The nothingness of satori is extremely blissful and liberating, if you've spent a lot of time caught up in your thinking head, but it still isn't the ultimate. As Yuanwu says, breaking up "the habitual thinking consciousness" is still only going halfway, like falling in front of asses but behind horses. 

The case of Elder Fu from the Blue Cliff Record illustrates this point grandly. Elder Fu was once stuck in a mountain monastery for three days and three nights during a big snowstorm. Given that he was the erudite type, the Abbot invited him to lecture on The Nirvana Sutra -- on which he was said to be an expert. During his lecture, the monastery's cook, who happened to be a Ch'an Buddhist, burst out laughing loudly. Elder Fu was startled, and asked what was wrong with what he'd said. The Ch'an cook told him that there was nothing wrong with it -- it's just that he hadn't experienced for himself so much as a grain of what he was talking about. Elder Fu begged for instruction:
 The [Chan] cook said, "Give up lecturing for ten days, and meditate correctly in a quiet room; collect your mind, gather your thoughts, give up various clingings to good and bad all at once, and investigate exhaustively on your own." 

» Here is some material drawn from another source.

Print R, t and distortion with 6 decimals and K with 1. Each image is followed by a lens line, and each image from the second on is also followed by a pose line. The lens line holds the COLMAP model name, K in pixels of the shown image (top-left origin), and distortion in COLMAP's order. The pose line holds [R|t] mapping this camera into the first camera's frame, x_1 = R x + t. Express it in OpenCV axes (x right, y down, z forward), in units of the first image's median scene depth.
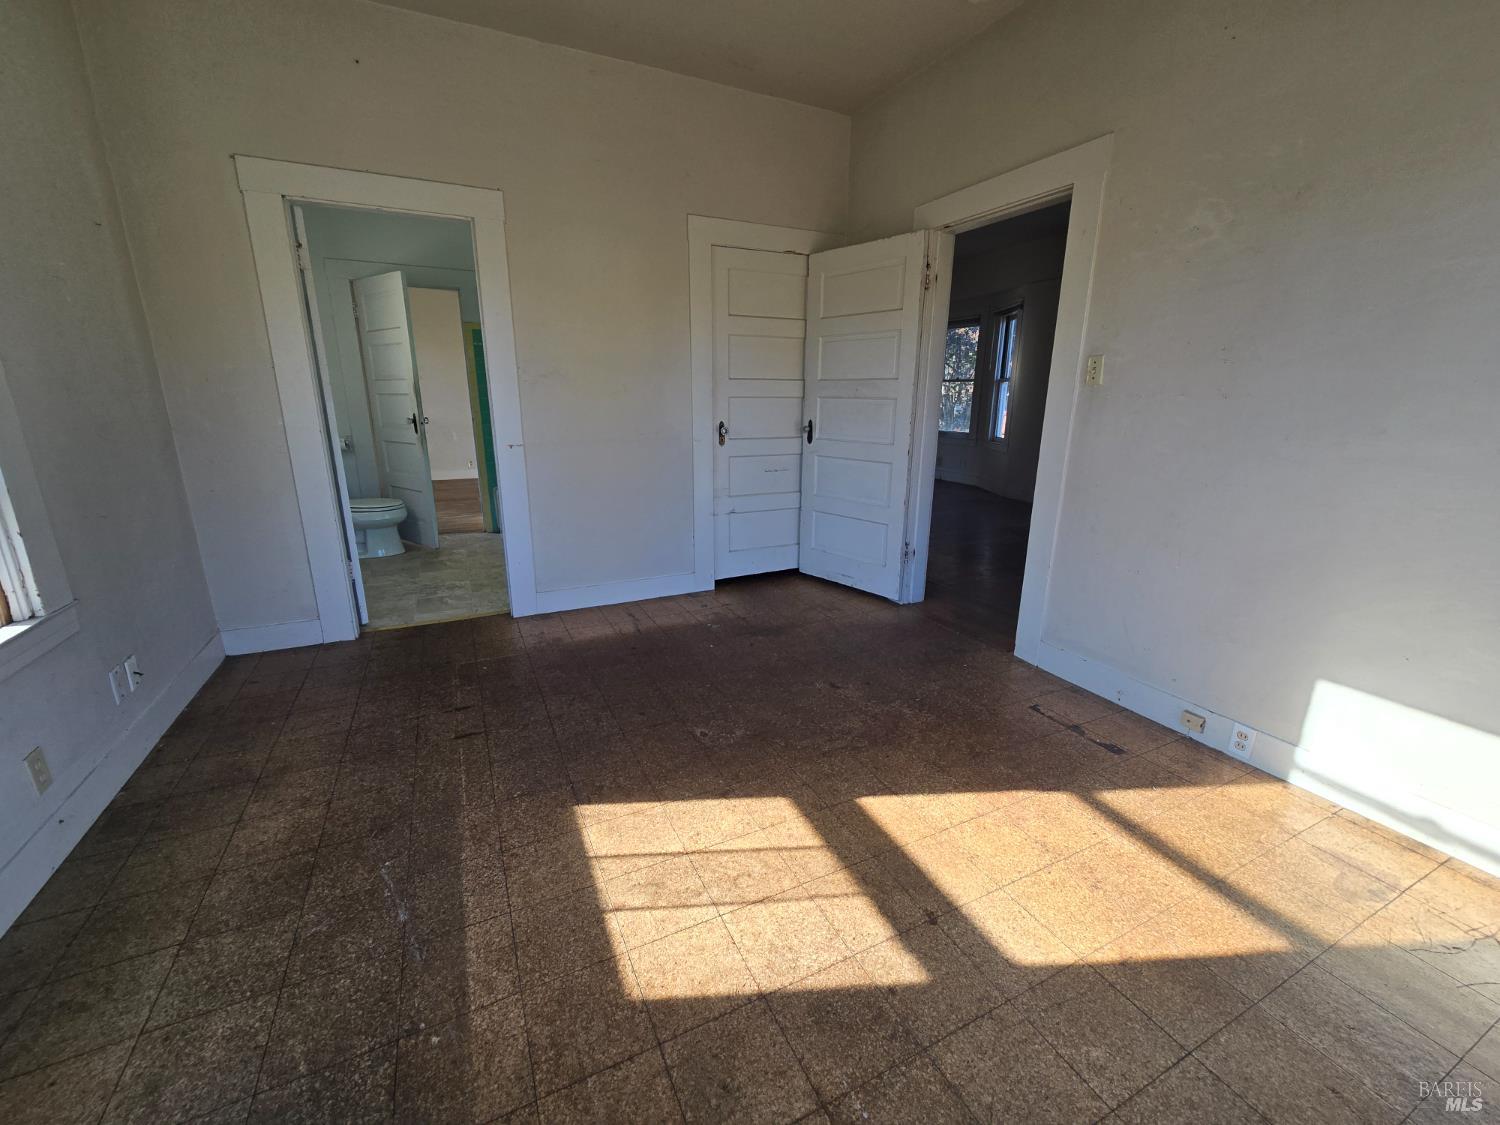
lens RADIAL K [[616.6, 0, 750.7], [0, 616.6, 558.1], [0, 0, 1]] dist [-0.001497, -0.000172]
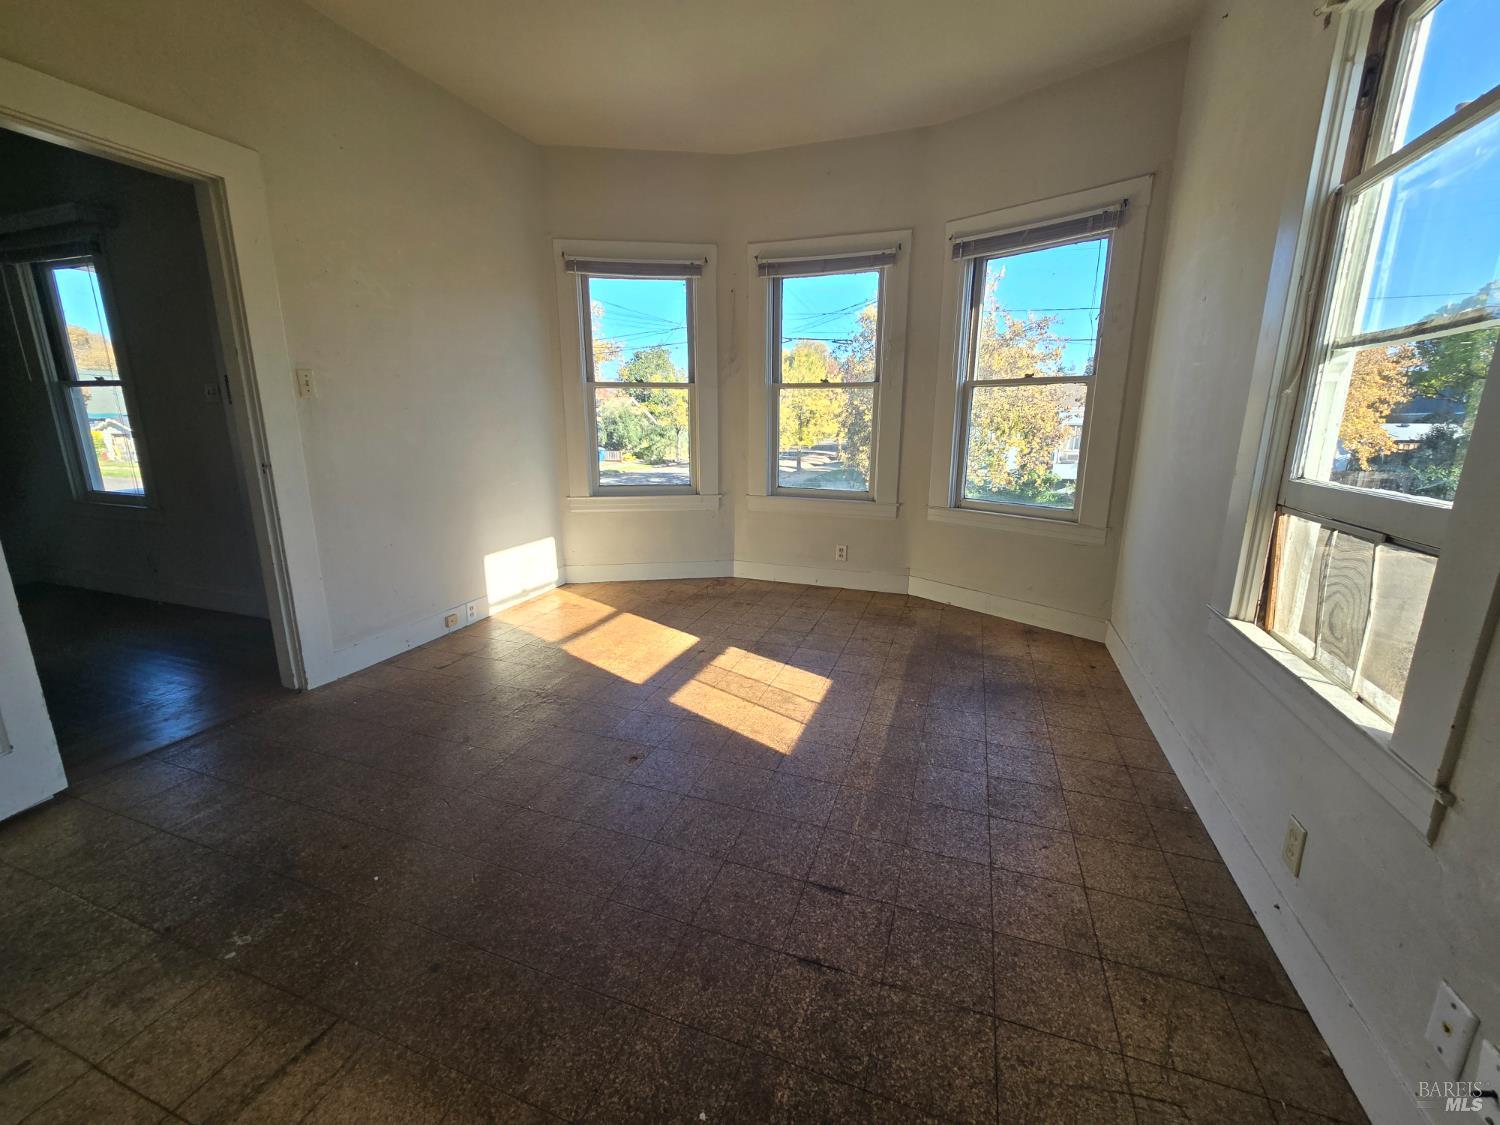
lens RADIAL K [[616.6, 0, 752.2], [0, 616.6, 562.3], [0, 0, 1]] dist [-0.001497, -0.000172]
pose [[-0.702009, -0.173635, 0.690677, -1.051774], [0.179030, 0.895651, 0.407132, -0.445146], [-0.689298, 0.409463, -0.597670, 1.706361]]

 Fu did just as he had said, from the first to the fifth watch of the night; when he heard the sounding of the drum, he suddenly attained enlightenment [satori] and immediately went to knock on the Ch'an man's door. The cook said, "Who's there?" Fu said, "Me." The cook scolded him, saying "I would have you transmit and maintain the Great Teaching, explaining it in the Buddha's stead --why are you laying in the street drunk on wine in the middle of the night?" [the Ch'an cook is saying that satori is not the ultimate point of Zen -- it's just the start] Fu said, "Hitherto in my lectures on the scriptures I have been twisting the nostrils of the father and mother who gave birth to me; from today on, I no longer dare to be like this." [Fu has just experienced kensho on hearing the Ch'an cook's words, and instantly announces that he is going to live out and deepen his satori by taking some responsibility for himself.] 

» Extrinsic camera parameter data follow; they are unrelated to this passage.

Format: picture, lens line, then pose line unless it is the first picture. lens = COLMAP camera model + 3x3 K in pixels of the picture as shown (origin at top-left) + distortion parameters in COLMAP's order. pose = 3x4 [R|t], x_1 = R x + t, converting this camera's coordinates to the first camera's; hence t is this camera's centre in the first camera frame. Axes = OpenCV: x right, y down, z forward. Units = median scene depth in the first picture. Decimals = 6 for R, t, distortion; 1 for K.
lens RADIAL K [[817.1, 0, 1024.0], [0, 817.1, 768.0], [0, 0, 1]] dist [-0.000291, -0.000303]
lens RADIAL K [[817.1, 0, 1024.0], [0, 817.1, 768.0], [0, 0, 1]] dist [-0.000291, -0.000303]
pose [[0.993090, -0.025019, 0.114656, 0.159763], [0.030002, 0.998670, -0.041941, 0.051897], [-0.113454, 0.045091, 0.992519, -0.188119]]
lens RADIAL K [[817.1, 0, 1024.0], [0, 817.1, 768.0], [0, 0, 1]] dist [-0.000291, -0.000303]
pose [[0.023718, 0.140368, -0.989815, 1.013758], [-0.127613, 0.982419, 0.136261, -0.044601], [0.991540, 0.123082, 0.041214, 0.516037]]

See that outstanding fellow! Did he merely go accept this radiant spirituality and fall in front of asses but behind horses? He had to have broken up his habitual active consciousness, so that there is nothing that can be apprehended, yet he has still only realized one half. [Satori, in which nothing can be apprehended, is still realizing only one half.] An Ancient said, "If you do not give rise to any thought of practice or study, within formless light you'll always be free." Just discern that which is always silent and still, do not acknowledge sound and form, just discern spiritual knowledge, do not acknowledge false imagination. This is why it was said, "Even if an iron wheel is turning on your head, with concentration and wisdom complete and clear, they are never lost." [Kensho = spiritual discernment, concentration and wisdom complete and clear that are never lost, whereas satori can be lost -- or at least, temporarily misplaced.] (Thomas Cleary's translation, my notes.)